How did modern dogs evolve from wolf ancestors?

July 28, 2015

Although it has long been recognized that our faithful companion evolved from a wolflike ancestor, the detail of these events are hotly debated. Recently expanded studies of modern dog and modern wolf genomes have dispelled some previously held hypotheses, although the complete picture is still unresolved. These questions are considered in the July Scientific American, and are discussed in many recent professional journals and publications for the general public.

The classic model held that the dog evolved from the present day gray wolf, but this view is incorrect. DNA analysis has clearly demonstrated that both modern wolves and dogs evolved from a now extinct common ancestor, and this divergence likely occurred on a number of occasions, probably between 19,000 and 30,000 years ago.

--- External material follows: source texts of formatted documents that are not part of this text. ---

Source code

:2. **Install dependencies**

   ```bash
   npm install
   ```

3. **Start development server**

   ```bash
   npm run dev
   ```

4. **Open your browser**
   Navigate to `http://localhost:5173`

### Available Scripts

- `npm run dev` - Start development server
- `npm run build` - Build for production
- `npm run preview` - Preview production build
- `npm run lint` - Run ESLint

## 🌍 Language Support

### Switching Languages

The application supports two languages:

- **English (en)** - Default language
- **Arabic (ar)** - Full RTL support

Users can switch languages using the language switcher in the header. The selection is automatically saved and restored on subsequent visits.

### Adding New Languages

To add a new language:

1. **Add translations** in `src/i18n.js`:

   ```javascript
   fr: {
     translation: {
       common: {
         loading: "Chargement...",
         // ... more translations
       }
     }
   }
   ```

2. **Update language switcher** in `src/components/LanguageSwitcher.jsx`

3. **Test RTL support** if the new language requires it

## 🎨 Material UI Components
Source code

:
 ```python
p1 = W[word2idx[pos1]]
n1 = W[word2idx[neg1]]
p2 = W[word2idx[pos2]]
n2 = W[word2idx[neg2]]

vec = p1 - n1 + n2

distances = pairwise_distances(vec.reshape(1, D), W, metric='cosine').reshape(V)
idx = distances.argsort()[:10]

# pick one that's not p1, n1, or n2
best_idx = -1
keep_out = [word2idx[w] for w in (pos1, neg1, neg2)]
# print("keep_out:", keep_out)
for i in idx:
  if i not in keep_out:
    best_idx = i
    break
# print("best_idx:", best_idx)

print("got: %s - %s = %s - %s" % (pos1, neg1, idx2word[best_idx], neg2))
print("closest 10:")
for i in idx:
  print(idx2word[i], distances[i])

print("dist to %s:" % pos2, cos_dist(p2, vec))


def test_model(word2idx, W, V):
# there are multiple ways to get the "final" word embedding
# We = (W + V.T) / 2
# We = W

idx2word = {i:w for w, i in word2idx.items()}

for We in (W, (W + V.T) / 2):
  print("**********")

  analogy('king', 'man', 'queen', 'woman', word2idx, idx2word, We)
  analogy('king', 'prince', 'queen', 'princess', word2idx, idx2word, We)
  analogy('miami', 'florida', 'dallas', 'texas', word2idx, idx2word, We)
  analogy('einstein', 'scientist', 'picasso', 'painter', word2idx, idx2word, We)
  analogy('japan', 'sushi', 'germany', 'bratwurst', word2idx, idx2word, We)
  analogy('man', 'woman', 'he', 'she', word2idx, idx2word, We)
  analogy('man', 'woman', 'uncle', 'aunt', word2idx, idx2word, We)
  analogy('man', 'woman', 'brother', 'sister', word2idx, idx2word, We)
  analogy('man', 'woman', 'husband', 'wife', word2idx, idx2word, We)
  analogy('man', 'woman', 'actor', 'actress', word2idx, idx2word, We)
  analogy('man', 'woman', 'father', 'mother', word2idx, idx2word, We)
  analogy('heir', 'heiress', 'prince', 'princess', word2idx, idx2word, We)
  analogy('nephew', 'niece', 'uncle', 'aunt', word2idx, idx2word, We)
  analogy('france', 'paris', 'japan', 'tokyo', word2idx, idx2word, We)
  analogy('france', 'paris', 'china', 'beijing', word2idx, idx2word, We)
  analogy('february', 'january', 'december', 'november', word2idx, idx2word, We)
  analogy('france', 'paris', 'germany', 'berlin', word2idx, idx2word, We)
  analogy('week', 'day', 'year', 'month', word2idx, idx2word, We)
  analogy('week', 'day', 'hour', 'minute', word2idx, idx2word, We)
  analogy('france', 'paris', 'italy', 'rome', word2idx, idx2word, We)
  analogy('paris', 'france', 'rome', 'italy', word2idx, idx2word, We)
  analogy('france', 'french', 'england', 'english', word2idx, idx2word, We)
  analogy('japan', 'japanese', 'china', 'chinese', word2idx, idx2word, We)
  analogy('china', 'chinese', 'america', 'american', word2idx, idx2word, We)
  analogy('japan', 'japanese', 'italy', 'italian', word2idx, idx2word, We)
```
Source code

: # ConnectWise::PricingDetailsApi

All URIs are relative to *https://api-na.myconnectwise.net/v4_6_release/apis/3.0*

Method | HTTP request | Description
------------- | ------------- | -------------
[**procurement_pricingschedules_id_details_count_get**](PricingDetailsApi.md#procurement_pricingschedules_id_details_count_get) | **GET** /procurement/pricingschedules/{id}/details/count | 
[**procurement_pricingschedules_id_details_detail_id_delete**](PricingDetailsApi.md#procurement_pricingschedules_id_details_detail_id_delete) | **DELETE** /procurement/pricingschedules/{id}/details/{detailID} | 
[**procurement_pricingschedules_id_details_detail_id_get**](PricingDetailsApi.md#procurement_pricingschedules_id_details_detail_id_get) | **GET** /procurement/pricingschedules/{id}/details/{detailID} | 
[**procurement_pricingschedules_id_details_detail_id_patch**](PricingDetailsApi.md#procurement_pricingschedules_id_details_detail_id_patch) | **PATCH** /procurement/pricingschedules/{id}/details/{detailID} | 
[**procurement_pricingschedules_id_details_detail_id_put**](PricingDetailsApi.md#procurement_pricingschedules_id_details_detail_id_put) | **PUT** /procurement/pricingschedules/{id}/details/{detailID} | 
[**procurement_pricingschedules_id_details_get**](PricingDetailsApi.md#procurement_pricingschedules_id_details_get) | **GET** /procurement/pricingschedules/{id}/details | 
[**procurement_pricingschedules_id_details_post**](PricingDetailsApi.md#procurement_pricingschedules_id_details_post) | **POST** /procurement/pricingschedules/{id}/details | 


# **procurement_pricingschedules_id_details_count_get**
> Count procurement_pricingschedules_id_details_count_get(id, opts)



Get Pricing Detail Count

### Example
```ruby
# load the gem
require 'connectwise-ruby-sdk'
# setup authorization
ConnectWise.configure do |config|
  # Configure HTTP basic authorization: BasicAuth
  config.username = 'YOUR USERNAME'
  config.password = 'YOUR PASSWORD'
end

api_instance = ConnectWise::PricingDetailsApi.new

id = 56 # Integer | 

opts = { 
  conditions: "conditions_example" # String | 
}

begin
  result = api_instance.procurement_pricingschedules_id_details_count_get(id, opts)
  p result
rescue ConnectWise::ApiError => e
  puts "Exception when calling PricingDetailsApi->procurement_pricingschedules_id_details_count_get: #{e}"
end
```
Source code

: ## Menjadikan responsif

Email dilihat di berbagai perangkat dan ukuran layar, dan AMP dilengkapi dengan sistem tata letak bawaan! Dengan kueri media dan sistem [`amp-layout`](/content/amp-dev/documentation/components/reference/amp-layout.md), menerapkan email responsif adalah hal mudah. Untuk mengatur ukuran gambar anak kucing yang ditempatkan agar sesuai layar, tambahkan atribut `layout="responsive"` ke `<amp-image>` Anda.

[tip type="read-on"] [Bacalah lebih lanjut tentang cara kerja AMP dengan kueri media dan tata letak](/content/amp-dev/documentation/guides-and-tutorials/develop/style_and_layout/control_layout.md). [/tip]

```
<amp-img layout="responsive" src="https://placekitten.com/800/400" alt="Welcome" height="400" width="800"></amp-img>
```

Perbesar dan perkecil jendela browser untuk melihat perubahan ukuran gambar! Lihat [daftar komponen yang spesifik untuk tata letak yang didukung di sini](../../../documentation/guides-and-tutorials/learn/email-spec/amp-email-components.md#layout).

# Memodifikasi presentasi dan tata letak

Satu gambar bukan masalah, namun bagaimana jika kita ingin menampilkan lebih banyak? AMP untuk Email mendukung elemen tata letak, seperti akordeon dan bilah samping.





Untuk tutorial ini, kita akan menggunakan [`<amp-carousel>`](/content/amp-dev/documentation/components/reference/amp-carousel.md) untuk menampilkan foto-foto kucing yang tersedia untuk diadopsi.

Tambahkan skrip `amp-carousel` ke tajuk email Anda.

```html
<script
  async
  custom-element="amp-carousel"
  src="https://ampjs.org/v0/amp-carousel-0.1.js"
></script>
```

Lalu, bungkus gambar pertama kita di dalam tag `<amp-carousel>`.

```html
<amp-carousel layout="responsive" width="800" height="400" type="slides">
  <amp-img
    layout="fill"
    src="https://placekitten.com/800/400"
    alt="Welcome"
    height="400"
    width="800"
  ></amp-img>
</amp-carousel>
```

Furthermore, identification of genes that program for domestication reveal that tame animals possess gene mutations that determine both domestic behavior and “dog-like” traits: spotted coats, reduced jaw size, curly tails and floppy ears. These features all trace back to fewer neural crest cells, affecting both physical traits and characteristics of the nervous system.

These observations are reinforced by domestication experiments of the fox, carried out over many years by researchers at Novosibirsk State University in the Russian Federation. By selecting for pups that are tame, generation after generation, the more docile animals take on more and more dog-like characteristics, suggesting a genetic linkage of these qualities with domesticity.

The big unsolved mystery is how a large, fierce carnivore was taken into the early human family, and became man’s best friend. The favored suggestion is that wolves tagged along after early human hunters, and a mutually beneficial relationship evolved by which the wolves helped the humans bring down large prey in exchange for a cut of the action. Over time natural selection would favor the cooperative and responsive wolves, especially those that could pick up cues during and after the hunt. And of course there would be strong selection for those less likely to cause a ruckus back at the den.

Given the amazing rapidity of the evolution of domesticity in the fox experiments, it is easy to see how this scenario could have occurred, perhaps over and over again, throughout the world, as humans, aided by their indispensable sidekick, moved forward on their conquest of the planet.